The examples I provided are from clear text PDF files with everything in a simple logical configuration. But most times you won’t find that… You will find encrypted PDF contents, and/or those items spread all over the internals of the document. And without an intimate knowledge of how PDF works, you will never be able to unravel it.
I spent months studying the PDF whitepapers in order to create my SimplePDF class… and that class MAKES PDF files, not decypher them
[quote=65336:@Tom Dixon]Does anyone her have any sample code that would allow me to retrieve a count of the number of pages in a PDF File?
OK. That helps a LOT! I have the luxury that all these PDFs are created by the same application internally. I tried opening a cople of examples in Wordpad and found
<</Count 2/Kids[13 0 R 14 0 R]/Type/Pages>> in one file that had 2 pages and
<</Count 4/Kids[5 0 R 6 0 R 7 0 R 8 0 R]/Type/Pages>> in another file that had 4 pages. For my purpses at present, I presume I can open them in Xojo as a text file and read until I find /Count in the current line and capture the count amount that follows. Since they should be consistent, do you see any glaring problems with that?
Russ this will be on Windows.
I have a class that uses XPDF to pull out some info about PDFs (size, page count, etc…) but I have only used it on OS X. It looks doable on Windows.
XPDF is GPL so you have respect that licensing structure.
Frankly, I think Dave’s approach is better simply because it has less reliance on third parties.
If you need a full feature professional PDF library, well we have a MBS Xojo DynaPDF Plugin.
This seems to work for my purposes
Sub GetPageCount(pdfFile As FolderItem) As String
Dim rowFromFile,strAry(),countAry() As String
Dim i,n As Integer
Dim FilePattern As RegEx
Dim FilePatternMatch as RegExMatch
Dim t As TextInputStream
FilePattern = New RegEx
FilePattern.SearchPattern = "^<</Count.*$"
t = TextInputStream.Open(pdfFile)
t.Encoding = Encodings.UTF8
While Not t.EOF
rowFromFile = t.ReadLine
FilePatternMatch = FilePattern.search(rowFromFile)
If Not (FilePatternMatch = Nil) then
strAry = Split(rowFromFile,"/")
countAry = Split(strAry(1)," ")
Catch e As IOException
MsgBox("Error accessing file.")
You are relying on the fact the COUNT will always be the first item in the PAGES dictionary entry, and that the whitespace preceding the entry will be constant. This may or may not be true…

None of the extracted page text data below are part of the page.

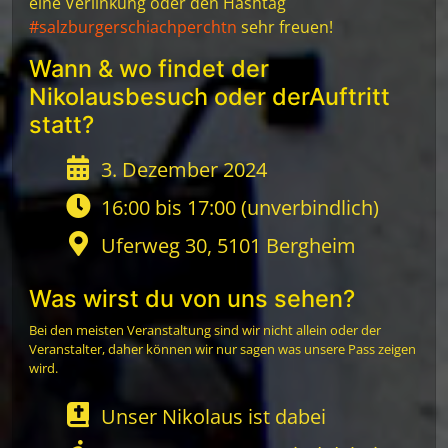
eine Verlinkung oder den Hashtag
#salzburgerschiachperchtn
sehr freuen!
Wann & wo findet der
Nikolausbesuch oder derAuftritt
statt?
3. Dezember 2024
16:00 bis 17:00 (unverbindlich)
Uferweg 30, 5101 Bergheim
Was wirst du von uns sehen?
Bei den meisten Veranstaltung sind wir nicht allein oder der
Veranstalter, daher können wir nur sagen was unsere Pass zeigen
wird.
Unser Nikolaus ist dabei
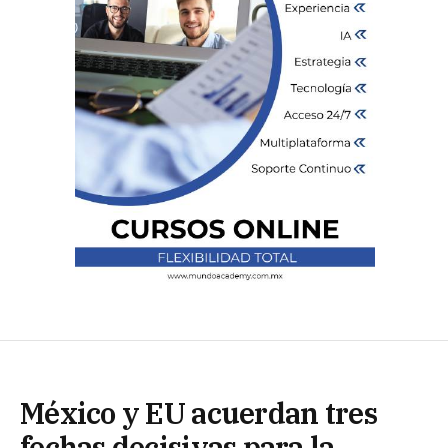
México y EU acuerdan tres
fechas decisivas para la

Even the same software may place those items in different locations based on how other items affect the PDF internal structure.

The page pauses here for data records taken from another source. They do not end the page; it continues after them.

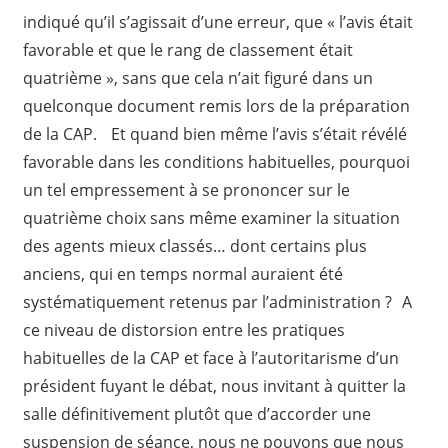
indiqué qu’il s’agissait d’une erreur, que « l’avis était
favorable et que le rang de classement était
quatrième », sans que cela n’ait figuré dans un
quelconque document remis lors de la préparation
de la CAP. Et quand bien même l’avis s’était révélé
favorable dans les conditions habituelles, pourquoi
un tel empressement à se prononcer sur le
quatrième choix sans même examiner la situation
des agents mieux classés… dont certains plus
anciens, qui en temps normal auraient été
systématiquement retenus par l’administration ? A
ce niveau de distorsion entre les pratiques
habituelles de la CAP et face à l’autoritarisme d’un
président fuyant le débat, nous invitant à quitter la
salle définitivement plutôt que d’accorder une
suspension de séance, nous ne pouvons que nous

[quote=65394:@Dave S]You are relying on the fact the COUNT will always be the first item in the PAGES dictionary entry, and that the whitespace preceding the entry will be constant. This may or may not be true…
Even the same software may place those items in different locations based on how other items affect the PDF internal structure.[/quote]
Yes I’m aware of that. I’m also not returning from the method if nothing is found. This was quick and dirty to see if it worked. Likely knowing the method these PDFs are created, and that they are never less than 2 pages or more than 4, I can rely on the dictionary entry to be consistent. I’ll give it some more thought but if you have any suggestions I’m open to hearing them.